Instructions to follow:
State how many lines in the rows below contain the string "sedacia", counting only matches with identical capitalization. Reply with the number alone.

Data to use:

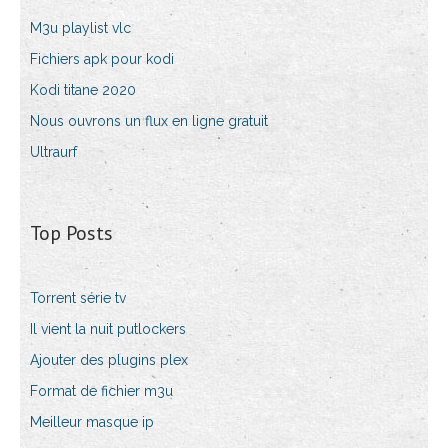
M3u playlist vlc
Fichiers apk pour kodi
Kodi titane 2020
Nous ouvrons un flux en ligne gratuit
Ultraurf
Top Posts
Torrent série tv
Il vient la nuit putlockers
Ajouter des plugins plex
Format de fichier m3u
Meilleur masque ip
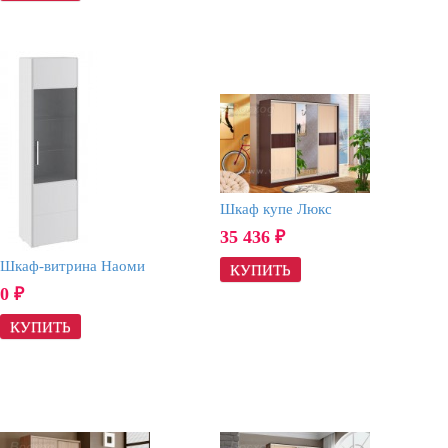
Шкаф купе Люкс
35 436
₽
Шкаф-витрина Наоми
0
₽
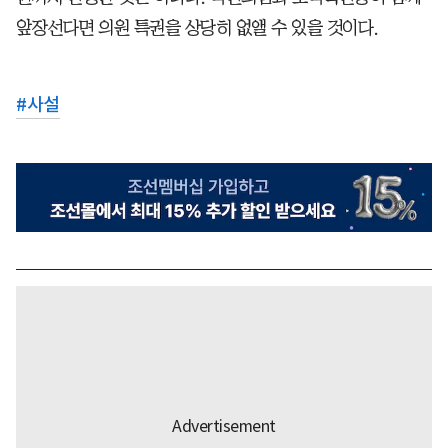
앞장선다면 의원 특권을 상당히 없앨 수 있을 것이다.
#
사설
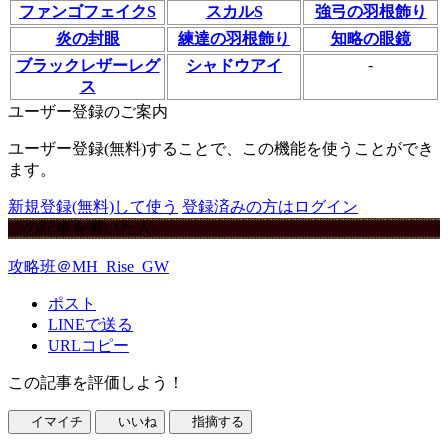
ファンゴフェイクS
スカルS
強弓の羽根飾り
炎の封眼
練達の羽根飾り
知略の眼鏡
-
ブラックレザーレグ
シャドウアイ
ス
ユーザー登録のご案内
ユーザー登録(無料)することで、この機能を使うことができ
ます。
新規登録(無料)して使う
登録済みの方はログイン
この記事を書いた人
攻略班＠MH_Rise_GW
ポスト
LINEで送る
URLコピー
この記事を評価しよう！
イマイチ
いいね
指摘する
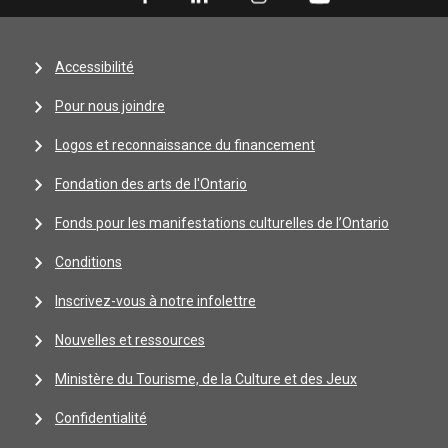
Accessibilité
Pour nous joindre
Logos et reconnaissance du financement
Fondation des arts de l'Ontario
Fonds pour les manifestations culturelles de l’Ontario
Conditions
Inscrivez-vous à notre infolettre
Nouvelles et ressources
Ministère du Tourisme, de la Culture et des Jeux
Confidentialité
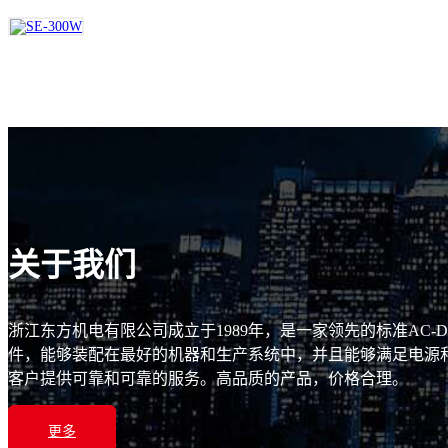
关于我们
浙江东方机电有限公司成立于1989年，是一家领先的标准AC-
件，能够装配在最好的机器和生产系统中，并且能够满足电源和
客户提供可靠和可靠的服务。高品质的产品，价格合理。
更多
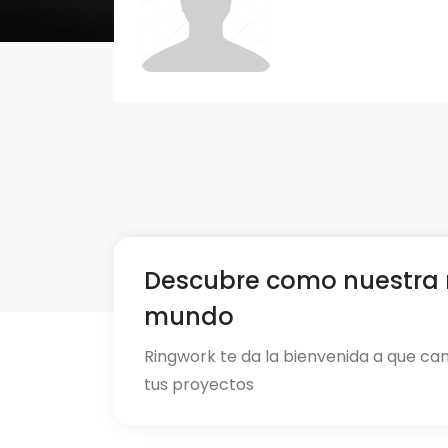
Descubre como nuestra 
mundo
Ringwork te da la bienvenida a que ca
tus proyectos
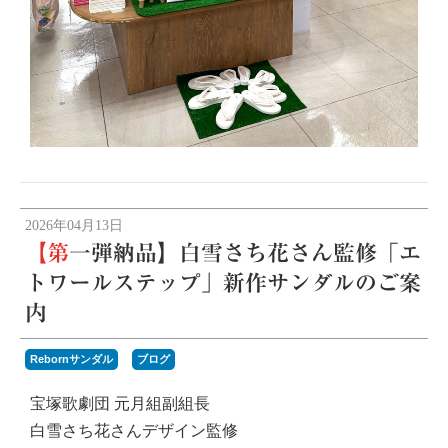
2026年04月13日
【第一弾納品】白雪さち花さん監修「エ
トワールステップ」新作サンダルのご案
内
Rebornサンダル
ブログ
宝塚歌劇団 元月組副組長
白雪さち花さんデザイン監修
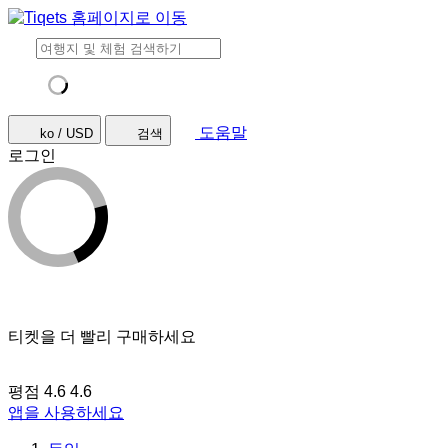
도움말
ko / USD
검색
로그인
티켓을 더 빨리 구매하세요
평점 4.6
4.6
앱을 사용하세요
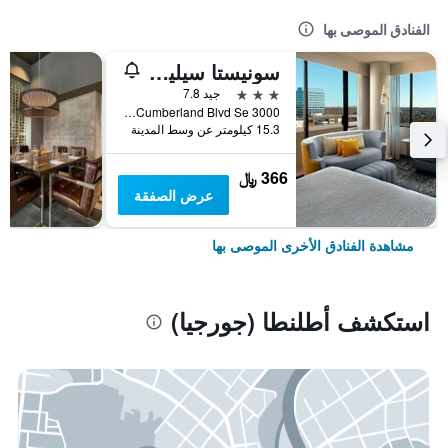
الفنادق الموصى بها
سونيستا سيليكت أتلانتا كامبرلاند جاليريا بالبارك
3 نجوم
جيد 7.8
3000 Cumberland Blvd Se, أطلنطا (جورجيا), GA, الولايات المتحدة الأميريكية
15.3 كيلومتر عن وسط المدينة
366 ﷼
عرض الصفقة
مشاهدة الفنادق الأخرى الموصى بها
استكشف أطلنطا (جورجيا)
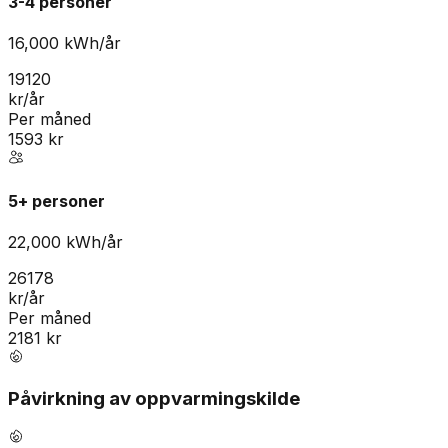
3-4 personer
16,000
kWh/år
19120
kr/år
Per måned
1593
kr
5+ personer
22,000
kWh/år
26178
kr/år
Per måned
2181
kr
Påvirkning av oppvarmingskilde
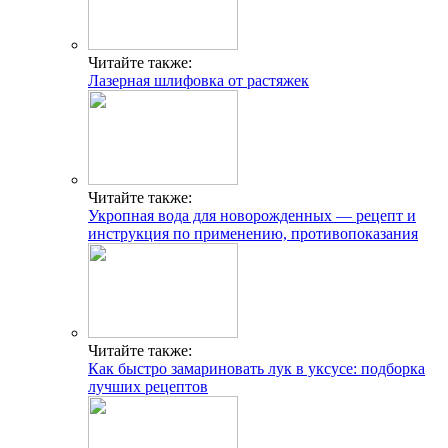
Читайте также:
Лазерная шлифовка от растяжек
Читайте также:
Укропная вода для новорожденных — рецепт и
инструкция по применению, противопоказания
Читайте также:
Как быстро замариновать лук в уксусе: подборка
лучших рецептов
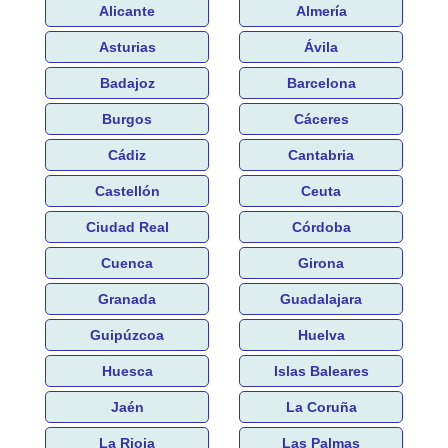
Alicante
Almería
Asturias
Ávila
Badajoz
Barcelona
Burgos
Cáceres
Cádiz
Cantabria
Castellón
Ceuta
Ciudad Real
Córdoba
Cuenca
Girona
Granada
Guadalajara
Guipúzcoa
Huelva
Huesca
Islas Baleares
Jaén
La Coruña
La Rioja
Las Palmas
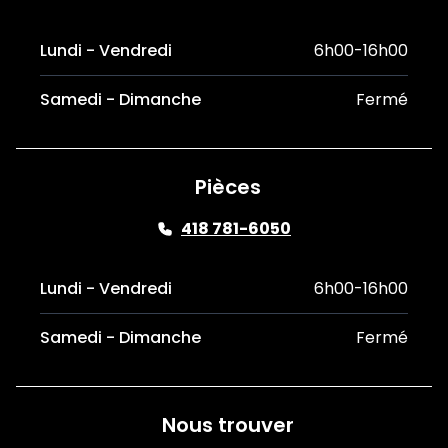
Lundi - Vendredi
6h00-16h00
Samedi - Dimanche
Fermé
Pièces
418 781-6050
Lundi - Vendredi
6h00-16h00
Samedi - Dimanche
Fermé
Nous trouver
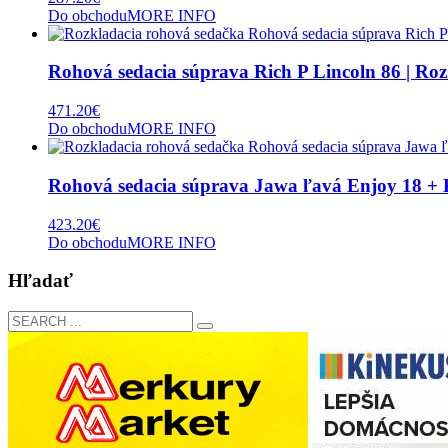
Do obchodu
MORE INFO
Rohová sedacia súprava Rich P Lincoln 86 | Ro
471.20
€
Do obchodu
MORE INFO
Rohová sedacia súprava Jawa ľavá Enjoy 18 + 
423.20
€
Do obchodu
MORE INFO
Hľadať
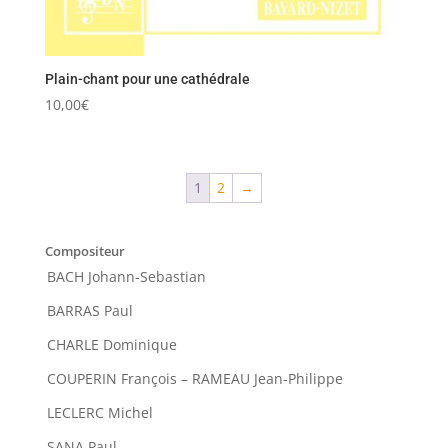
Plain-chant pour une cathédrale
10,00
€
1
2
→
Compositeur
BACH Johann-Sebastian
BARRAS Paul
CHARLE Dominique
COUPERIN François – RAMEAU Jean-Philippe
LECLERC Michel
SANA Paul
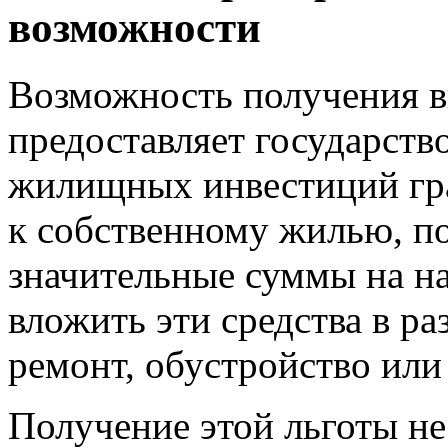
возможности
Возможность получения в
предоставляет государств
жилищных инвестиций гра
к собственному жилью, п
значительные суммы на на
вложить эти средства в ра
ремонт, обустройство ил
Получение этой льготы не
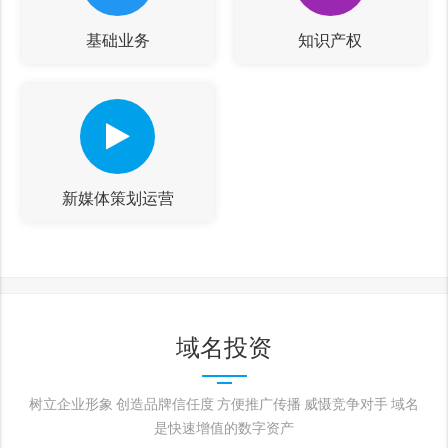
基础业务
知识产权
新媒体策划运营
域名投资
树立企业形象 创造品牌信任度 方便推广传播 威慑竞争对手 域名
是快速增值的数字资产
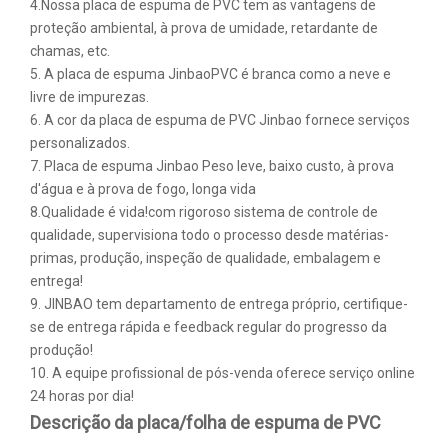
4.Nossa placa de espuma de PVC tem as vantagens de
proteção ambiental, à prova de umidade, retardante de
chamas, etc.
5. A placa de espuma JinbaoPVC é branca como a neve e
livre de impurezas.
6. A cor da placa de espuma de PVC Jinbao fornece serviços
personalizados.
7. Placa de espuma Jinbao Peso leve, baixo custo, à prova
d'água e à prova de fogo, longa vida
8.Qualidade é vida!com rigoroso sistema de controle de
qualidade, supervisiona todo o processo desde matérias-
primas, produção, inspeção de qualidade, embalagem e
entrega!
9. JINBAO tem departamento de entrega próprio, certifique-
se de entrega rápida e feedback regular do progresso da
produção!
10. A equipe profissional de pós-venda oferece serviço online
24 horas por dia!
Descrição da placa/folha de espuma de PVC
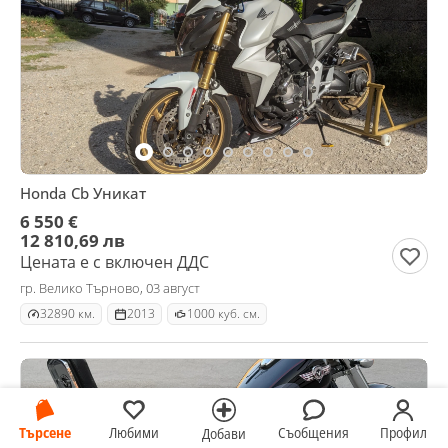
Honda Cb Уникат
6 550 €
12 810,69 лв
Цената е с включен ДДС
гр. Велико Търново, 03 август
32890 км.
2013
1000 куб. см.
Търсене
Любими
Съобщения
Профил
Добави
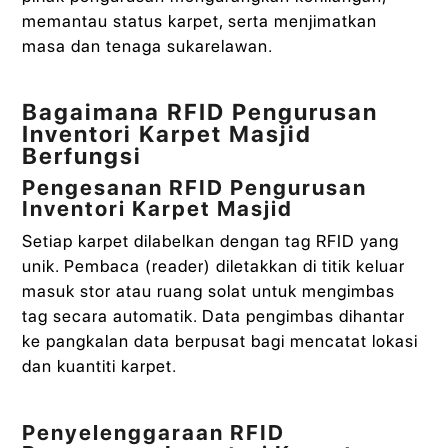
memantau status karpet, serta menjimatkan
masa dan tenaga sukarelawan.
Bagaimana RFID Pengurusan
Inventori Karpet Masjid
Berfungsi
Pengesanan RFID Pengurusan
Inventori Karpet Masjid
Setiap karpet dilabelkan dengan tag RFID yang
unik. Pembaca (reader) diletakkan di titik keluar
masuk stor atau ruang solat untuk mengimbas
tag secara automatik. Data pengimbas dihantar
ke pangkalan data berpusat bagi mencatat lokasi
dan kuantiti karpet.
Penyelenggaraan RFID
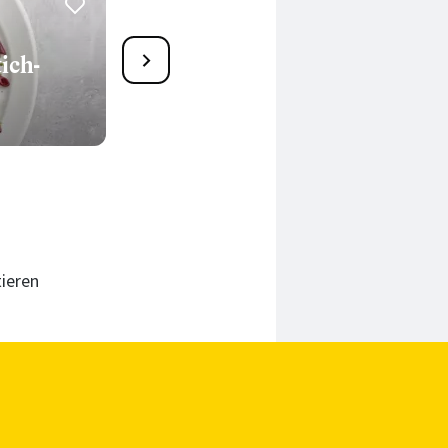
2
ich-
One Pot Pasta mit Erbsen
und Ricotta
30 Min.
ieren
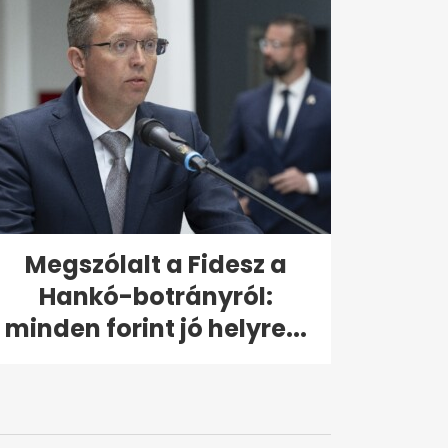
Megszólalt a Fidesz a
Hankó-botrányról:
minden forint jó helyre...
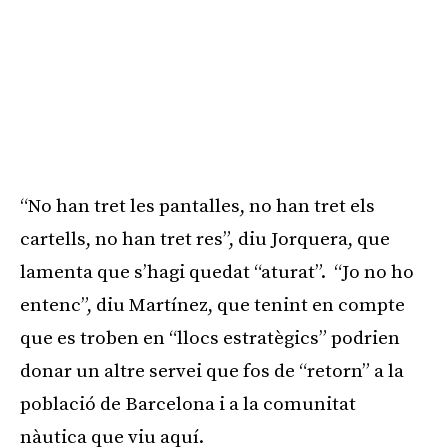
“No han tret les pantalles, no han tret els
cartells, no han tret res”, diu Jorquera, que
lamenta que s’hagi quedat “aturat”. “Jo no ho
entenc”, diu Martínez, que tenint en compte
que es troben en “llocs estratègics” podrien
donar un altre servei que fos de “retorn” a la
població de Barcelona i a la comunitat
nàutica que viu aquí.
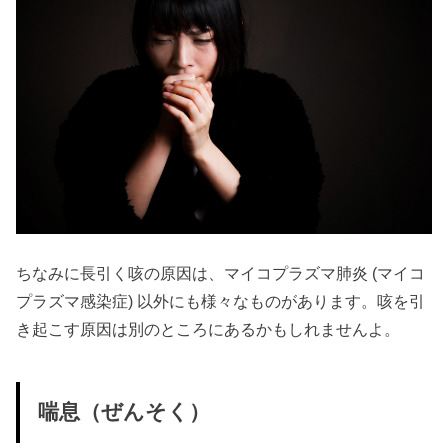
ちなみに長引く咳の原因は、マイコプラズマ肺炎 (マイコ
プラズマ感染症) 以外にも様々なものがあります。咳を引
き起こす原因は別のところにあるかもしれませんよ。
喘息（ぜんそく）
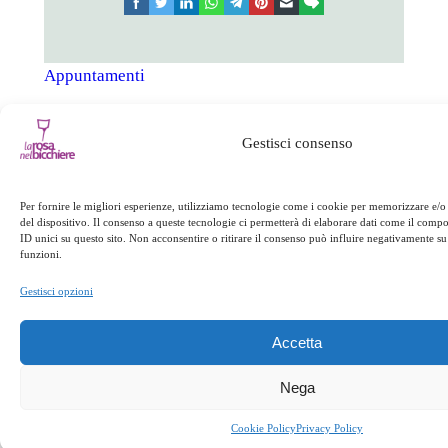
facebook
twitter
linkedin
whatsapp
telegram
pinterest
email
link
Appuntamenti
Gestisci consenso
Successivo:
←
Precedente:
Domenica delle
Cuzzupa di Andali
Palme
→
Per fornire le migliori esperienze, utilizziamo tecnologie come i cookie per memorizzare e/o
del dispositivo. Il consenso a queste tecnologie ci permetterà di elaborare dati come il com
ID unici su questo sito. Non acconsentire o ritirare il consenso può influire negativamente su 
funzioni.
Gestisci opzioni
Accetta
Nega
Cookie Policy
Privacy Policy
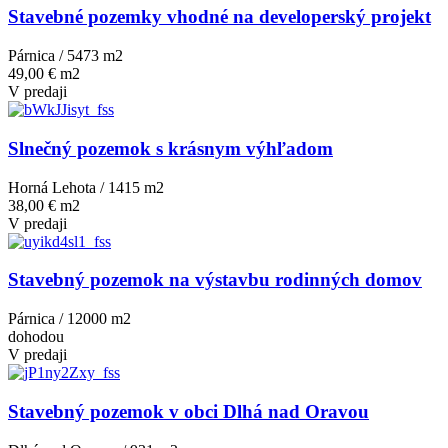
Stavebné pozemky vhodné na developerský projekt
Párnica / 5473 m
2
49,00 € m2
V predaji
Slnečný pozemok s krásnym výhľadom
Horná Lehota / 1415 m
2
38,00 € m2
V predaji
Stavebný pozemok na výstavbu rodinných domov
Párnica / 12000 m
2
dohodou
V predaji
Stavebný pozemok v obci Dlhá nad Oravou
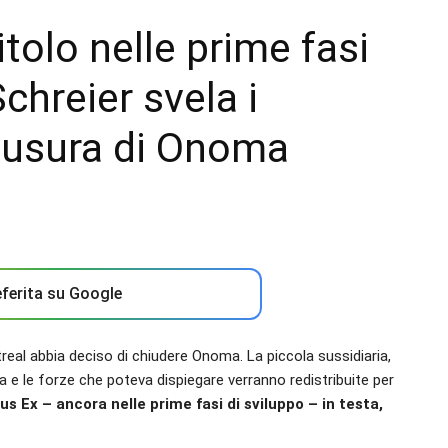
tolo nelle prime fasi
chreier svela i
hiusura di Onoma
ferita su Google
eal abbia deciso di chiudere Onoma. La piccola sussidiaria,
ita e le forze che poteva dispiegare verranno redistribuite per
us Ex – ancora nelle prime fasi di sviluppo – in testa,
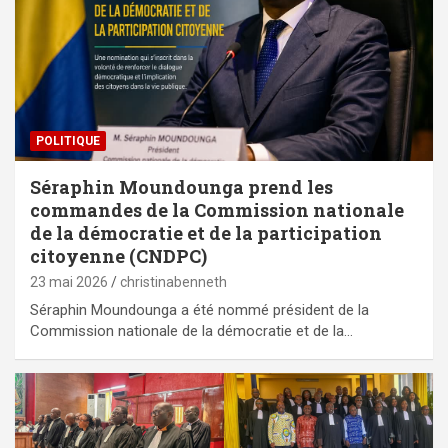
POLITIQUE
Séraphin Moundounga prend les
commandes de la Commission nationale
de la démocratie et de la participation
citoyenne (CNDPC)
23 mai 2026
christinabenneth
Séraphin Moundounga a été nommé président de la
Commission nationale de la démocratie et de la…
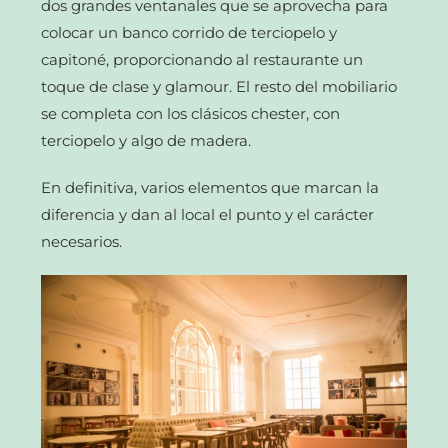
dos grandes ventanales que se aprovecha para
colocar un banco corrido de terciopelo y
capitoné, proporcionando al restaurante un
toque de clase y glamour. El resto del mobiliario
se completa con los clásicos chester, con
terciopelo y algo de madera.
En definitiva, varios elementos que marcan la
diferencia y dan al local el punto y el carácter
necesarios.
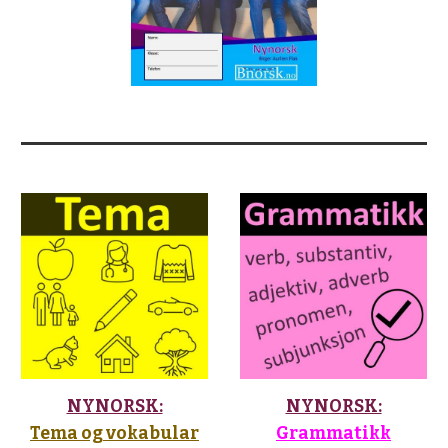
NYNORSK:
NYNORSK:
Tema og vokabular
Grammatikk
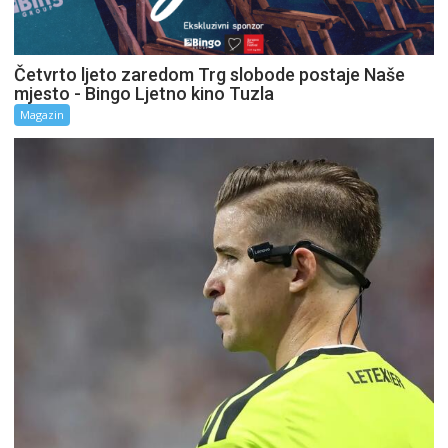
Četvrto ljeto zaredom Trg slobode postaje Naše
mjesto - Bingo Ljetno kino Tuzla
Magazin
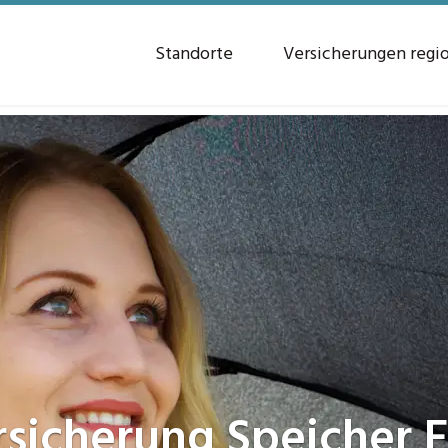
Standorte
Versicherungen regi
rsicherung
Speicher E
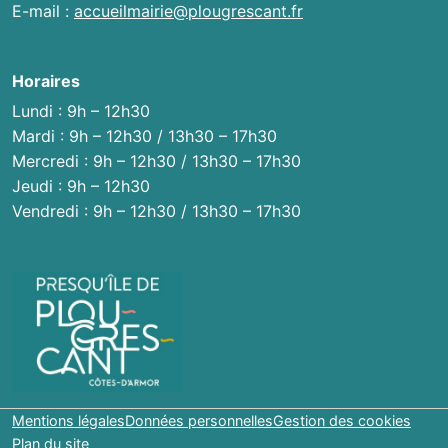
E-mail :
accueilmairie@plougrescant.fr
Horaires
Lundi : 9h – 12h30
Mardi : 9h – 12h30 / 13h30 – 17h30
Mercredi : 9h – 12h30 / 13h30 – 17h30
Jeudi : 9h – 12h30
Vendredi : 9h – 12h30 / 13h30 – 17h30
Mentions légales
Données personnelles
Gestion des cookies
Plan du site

Answer section:
2